Calculator Inputs
Example Data Table
| Scenario | Draws/Day | Wait (sec) | Flow (gpm) | Water Rate ($/1000 gal) | Pump Hours/Day | Net Annual Savings (USD) | Simple Payback (Years) |
|---|---|---|---|---|---|---|---|
| Small apartment, short runs | 18 | 15 | 1.2 | 5.00 | 1.0 | ~35 | Long |
| Family home, moderate waits | 35 | 25 | 1.5 | 6.50 | 3.0 | ~110 | 8–12 |
| Large home, long runs | 55 | 40 | 1.8 | 8.00 | 4.0 | ~240 | 4–7 |
Formula Used
How to Use This Calculator
- Enter equipment and installation costs, then add any rebates.
- Estimate daily hot-water draws, wait time, and flow during waiting.
- Set water and energy rates that match your utility bills.
- Choose pump runtime based on your control method (timer or on-demand).
- If you have a standby-loss estimate, enter extra loop loss per day.
- Click Calculate ROI to view results above the form, then export.
Why hot water recirculation affects operating costs
Homes with long pipe runs often waste 10–45 seconds per draw while waiting for hot water.
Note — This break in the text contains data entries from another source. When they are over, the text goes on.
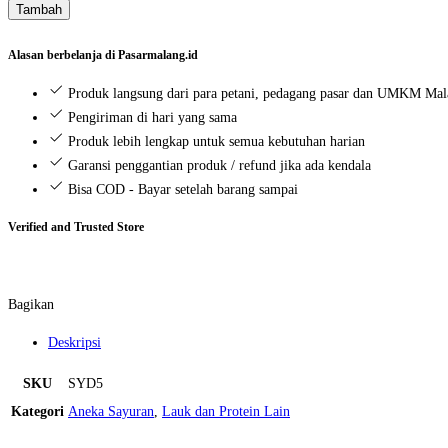
Tambah
Kancing
(1
Alasan berbelanja di Pasarmalang.id
pack)
Produk langsung dari para petani, pedagang pasar dan UMKM Ma
Pengiriman di hari yang sama
Produk lebih lengkap untuk semua kebutuhan harian
Garansi penggantian produk / refund jika ada kendala
Bisa COD - Bayar setelah barang sampai
Verified and Trusted Store
Bagikan
Deskripsi
SKU
SYD5
Kategori
Aneka Sayuran
,
Lauk dan Protein Lain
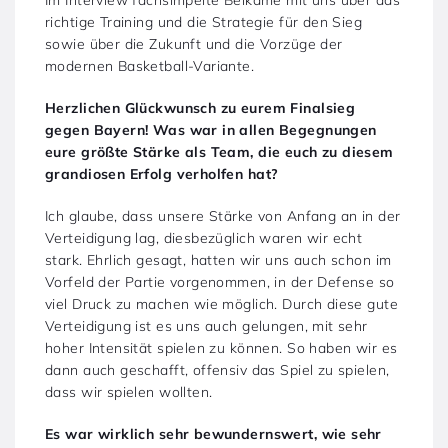
richtige Training und die Strategie für den Sieg
sowie über die Zukunft und die Vorzüge der
modernen Basketball-Variante.
Herzlichen Glückwunsch zu eurem Finalsieg
gegen Bayern! Was war in allen Begegnungen
eure größte Stärke als Team, die euch zu diesem
grandiosen Erfolg verholfen hat?
Ich glaube, dass unsere Stärke von Anfang an in der
Verteidigung lag, diesbezüglich waren wir echt
stark. Ehrlich gesagt, hatten wir uns auch schon im
Vorfeld der Partie vorgenommen, in der Defense so
viel Druck zu machen wie möglich. Durch diese gute
Verteidigung ist es uns auch gelungen, mit sehr
hoher Intensität spielen zu können. So haben wir es
dann auch geschafft, offensiv das Spiel zu spielen,
dass wir spielen wollten.
Es war wirklich sehr bewundernswert, wie sehr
At 1.5 gpm, a 25‑second wait discards about 0.63 gallons each use. When this happens 30 times daily, annual wasted water can exceed 6,800 gallons, creating avoidable water and sewer charges. Recirculation improves comfort, but savings depend on runtime controls and insulation quality. Short, scheduled circulation often captures most convenience while limiting standby heat loss, making ROI more predictable across seasons. Track both water and energy rates from recent bills.
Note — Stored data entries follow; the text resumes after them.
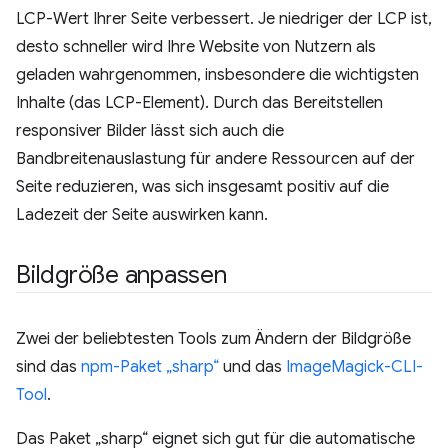
LCP-Wert Ihrer Seite verbessert. Je niedriger der LCP ist,
desto schneller wird Ihre Website von Nutzern als
geladen wahrgenommen, insbesondere die wichtigsten
Inhalte (das LCP-Element). Durch das Bereitstellen
responsiver Bilder lässt sich auch die
Bandbreitenauslastung für andere Ressourcen auf der
Seite reduzieren, was sich insgesamt positiv auf die
Ladezeit der Seite auswirken kann.
Bildgröße anpassen
Zwei der beliebtesten Tools zum Ändern der Bildgröße
sind das
npm-Paket „sharp“
und das
ImageMagick-CLI-
Tool
.
Das Paket „sharp“ eignet sich gut für die automatische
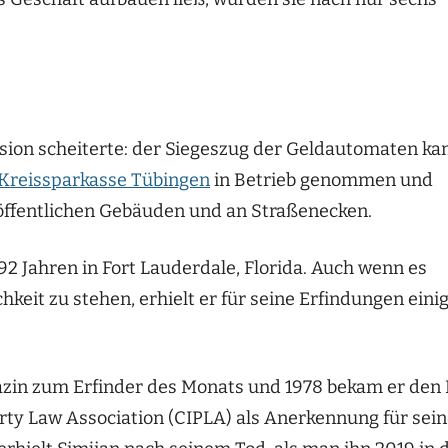
sion scheiterte: der Siegeszug der Geldautomaten ka
Kreissparkasse Tübingen
in Betrieb genommen und
, öffentlichen Gebäuden und an Straßenecken.
92 Jahren in Fort Lauderdale, Florida. Auch wenn es
keit zu stehen, erhielt er für seine Erfindungen eini
azin zum Erfinder des Monats und 1978 bekam er den 
rty Law Association (CIPLA) als Anerkennung für sei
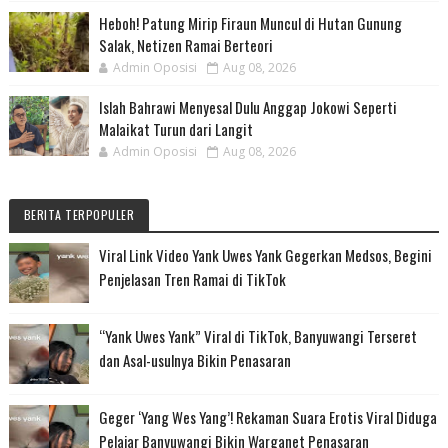
Heboh! Patung Mirip Firaun Muncul di Hutan Gunung
Salak, Netizen Ramai Berteori
Admin Oposisi
Aug 08, 2026
Islah Bahrawi Menyesal Dulu Anggap Jokowi Seperti
Malaikat Turun dari Langit
Admin Oposisi
Aug 08, 2026
BERITA TERPOPULER
Viral Link Video Yank Uwes Yank Gegerkan Medsos, Begini
Penjelasan Tren Ramai di TikTok
“Yank Uwes Yank” Viral di TikTok, Banyuwangi Terseret
dan Asal-usulnya Bikin Penasaran
Geger ‘Yang Wes Yang’! Rekaman Suara Erotis Viral Diduga
Pelajar Banyuwangi Bikin Warganet Penasaran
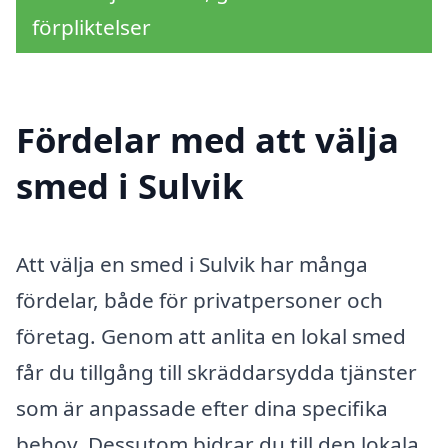
förpliktelser
Fördelar med att välja
smed i Sulvik
Att välja en smed i Sulvik har många
fördelar, både för privatpersoner och
företag. Genom att anlita en lokal smed
får du tillgång till skräddarsydda tjänster
som är anpassade efter dina specifika
behov. Dessutom bidrar du till den lokala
Water savings potential from reduced draw-down
Annual water saved is calculated as (wait_seconds ÷ 60) × flow_gpm × draws_per_day × 365. Using 40 seconds, 1.8 gpm, and 55 draws/day produces roughly 24,090 gallons saved yearly. With a combined utility rate of $8 per 1,000 gallons, that is about $193 per year in water savings alone.
Energy impacts and heater efficiency considerations
The hot portion of wasted water also carries heating cost. Delivered heat is hot_gallons × 8.34 × ΔT (BTU). With inlet 60°F, setpoint 120°F, and 35% hot fraction, the avoided heating load can be meaningful. Efficiency matters: a 95% heater requires less fuel input than an 80% unit for the same delivered BTU.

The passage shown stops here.